Wolfgang Schäuble, who is set to leave his post as Germany’s finance minister this month, has warned of increasing risks to the global economy that could lead to another financial crisis. In an interview with the Financial Times, the German politician said central banks’ post-crisis policies have created a danger of “new bubbles”.
Schäuble said the liquidity caused by the injection of trillions of dollars in recent years now poses a major risk, despite banks gradually raising interest rates: “Economists all over the world are concerned about the increased risks arising from the accumulation of more and more liquidity and the growth of public and private debt. I myself am concerned about this.”
IMF Managing Director Christine Lagarde has highlighted the current moment of calm should be used to prepare for
Among those concerned is the IMF, which has recently warned about the risks of rising debt levels. During a speech on October 5, IMF Managing Director Christine Lagarde highlighted that the current moment of calm should be used to prepare for future downturn.
Schäuble has stressed that Europe’s stability is also threatened by bank balance sheets, which are full of non-performing loans: “We have to ensure that we will be resilient enough if we ever face a new economic crisis.”
The pro-Europe politician led Europe’s largest economy through the financial crisis in 2008 and the years of decline that followed. Schäuble has also played a major role in the bloc over the last decade, with his policies leading The New York Times to nickname him the “architect of austerity”.

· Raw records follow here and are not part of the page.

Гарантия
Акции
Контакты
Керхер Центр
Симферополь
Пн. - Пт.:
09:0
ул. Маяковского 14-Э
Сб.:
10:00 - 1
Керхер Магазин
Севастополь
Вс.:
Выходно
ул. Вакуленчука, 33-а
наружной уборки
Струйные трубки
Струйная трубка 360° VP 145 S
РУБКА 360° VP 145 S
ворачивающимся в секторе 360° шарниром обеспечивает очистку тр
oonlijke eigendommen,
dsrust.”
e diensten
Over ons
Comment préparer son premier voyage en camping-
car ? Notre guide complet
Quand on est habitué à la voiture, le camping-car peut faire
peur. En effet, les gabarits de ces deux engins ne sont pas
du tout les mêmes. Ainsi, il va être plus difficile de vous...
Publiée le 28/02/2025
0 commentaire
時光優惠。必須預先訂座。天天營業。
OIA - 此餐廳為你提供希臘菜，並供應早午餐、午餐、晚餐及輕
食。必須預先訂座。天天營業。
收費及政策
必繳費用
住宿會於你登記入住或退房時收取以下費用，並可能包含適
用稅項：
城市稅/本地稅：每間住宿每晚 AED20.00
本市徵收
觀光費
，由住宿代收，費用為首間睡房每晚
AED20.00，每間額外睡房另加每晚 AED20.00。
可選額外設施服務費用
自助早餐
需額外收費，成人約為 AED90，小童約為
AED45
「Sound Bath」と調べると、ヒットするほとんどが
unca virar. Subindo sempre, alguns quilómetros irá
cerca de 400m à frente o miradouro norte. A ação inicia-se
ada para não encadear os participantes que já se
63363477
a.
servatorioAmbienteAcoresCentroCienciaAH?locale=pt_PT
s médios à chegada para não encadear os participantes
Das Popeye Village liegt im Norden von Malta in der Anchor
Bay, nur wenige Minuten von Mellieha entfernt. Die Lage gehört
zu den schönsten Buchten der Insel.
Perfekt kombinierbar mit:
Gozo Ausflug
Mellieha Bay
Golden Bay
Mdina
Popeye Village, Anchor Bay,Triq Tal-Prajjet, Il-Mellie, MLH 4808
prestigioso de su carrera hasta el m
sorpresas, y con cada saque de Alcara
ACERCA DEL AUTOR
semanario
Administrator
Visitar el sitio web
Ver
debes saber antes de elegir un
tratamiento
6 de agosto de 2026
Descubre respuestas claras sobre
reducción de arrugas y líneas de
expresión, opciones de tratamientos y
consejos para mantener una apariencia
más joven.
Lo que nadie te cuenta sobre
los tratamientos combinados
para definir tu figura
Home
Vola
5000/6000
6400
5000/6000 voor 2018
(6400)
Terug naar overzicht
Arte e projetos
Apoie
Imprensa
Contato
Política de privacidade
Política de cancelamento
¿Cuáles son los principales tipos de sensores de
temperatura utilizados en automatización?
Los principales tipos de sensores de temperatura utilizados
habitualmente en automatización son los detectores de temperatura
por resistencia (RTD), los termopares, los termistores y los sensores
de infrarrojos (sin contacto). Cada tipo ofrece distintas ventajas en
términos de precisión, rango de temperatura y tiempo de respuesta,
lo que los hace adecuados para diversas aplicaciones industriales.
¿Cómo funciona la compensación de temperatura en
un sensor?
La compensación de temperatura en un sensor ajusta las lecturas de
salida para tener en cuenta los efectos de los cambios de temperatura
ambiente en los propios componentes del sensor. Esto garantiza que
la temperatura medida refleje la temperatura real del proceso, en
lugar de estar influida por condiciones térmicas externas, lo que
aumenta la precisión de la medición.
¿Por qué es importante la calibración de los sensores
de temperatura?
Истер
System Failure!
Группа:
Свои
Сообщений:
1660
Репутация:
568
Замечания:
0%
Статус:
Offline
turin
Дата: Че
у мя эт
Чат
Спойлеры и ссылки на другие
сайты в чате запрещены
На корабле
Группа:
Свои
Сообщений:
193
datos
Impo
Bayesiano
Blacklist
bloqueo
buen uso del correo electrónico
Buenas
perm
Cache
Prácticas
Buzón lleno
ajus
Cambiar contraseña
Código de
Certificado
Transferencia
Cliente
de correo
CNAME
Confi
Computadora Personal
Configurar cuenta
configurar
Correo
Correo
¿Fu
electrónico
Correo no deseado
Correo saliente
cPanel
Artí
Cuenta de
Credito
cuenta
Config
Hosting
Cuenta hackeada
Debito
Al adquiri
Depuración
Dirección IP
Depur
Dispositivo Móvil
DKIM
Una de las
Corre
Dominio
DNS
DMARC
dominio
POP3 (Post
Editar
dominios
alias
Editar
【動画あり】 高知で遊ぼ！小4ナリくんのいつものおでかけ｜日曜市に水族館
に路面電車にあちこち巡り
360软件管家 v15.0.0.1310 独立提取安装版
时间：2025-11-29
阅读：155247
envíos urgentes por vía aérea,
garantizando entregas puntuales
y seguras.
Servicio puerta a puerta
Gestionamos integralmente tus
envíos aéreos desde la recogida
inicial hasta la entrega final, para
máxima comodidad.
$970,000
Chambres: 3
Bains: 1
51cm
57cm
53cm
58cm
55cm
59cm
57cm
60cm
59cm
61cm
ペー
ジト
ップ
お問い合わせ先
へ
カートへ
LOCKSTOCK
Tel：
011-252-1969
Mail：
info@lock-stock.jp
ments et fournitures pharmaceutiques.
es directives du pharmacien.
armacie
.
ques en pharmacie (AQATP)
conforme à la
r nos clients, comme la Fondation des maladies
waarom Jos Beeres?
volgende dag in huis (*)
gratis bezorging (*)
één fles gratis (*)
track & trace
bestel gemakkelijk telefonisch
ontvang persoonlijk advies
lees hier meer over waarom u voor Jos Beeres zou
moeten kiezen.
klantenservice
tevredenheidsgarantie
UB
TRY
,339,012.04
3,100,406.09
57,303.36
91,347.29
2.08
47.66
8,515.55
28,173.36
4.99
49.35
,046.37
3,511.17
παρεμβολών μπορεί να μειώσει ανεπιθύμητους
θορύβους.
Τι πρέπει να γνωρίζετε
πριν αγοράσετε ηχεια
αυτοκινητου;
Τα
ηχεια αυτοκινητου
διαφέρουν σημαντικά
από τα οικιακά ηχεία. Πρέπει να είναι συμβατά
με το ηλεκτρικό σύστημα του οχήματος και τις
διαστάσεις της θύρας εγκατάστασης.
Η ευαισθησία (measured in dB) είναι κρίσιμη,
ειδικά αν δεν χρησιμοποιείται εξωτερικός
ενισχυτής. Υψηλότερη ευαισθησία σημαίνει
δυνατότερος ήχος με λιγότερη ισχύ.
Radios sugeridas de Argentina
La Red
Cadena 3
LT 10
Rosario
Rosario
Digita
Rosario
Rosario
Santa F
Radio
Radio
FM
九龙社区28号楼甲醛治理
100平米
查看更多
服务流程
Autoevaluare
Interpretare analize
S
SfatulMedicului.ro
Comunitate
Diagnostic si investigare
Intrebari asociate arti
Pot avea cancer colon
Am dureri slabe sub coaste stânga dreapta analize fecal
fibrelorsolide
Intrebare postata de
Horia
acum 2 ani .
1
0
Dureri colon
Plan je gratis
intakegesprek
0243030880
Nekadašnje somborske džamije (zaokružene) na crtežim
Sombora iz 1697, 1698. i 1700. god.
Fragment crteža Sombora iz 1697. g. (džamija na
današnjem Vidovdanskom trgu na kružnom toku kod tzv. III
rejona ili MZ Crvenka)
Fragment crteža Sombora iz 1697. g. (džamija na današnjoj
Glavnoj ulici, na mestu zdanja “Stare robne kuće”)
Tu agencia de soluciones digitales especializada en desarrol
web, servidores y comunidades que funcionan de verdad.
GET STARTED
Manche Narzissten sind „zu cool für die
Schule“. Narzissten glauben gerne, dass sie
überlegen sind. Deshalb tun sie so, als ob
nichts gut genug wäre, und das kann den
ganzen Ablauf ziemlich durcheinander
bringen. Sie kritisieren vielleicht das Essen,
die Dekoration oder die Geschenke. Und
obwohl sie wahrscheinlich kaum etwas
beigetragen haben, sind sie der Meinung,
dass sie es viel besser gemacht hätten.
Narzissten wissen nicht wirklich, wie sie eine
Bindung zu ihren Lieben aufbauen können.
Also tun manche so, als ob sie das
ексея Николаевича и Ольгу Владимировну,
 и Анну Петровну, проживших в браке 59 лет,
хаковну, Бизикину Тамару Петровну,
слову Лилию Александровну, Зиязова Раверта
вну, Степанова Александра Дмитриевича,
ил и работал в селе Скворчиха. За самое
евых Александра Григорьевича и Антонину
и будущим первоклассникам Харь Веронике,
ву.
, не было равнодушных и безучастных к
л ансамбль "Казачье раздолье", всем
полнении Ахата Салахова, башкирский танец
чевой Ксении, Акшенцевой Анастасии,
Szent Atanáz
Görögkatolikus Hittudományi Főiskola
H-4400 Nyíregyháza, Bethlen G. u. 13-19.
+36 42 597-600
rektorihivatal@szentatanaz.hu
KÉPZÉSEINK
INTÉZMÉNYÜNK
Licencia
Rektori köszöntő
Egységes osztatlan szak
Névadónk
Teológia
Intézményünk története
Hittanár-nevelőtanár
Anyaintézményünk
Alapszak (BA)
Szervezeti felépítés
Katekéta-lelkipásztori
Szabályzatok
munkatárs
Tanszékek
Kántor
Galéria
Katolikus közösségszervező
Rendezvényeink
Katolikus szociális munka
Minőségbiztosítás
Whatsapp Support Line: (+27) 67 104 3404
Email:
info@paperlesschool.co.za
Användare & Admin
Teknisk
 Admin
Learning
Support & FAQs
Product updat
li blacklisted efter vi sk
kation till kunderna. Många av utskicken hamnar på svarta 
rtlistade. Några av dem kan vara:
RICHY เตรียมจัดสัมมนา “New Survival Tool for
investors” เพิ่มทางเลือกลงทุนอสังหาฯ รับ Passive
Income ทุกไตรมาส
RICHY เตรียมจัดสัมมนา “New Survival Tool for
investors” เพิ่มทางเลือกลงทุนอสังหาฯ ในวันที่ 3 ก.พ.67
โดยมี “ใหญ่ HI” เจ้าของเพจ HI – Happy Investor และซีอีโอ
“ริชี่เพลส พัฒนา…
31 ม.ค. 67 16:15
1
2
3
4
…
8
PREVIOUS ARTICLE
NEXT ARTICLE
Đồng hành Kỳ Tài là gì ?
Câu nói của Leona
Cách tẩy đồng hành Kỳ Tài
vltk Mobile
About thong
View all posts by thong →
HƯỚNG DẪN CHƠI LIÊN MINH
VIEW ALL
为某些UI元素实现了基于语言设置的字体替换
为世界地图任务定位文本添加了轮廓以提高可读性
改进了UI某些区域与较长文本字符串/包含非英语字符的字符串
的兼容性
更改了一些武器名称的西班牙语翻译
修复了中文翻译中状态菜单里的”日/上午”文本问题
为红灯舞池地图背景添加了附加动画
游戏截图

Schäuble will attend his last meeting with the bloc’s finance ministers on October 9, before starting work in his new position as speaker of the German parliament. Schäuble was re-assigned by the incumbent party after the elections on September 24, which saw Chancellor Angela Merkel secure her fourth term. Despite the triumph, her political influence has weakened against her opponent’s right-leaning populist promises.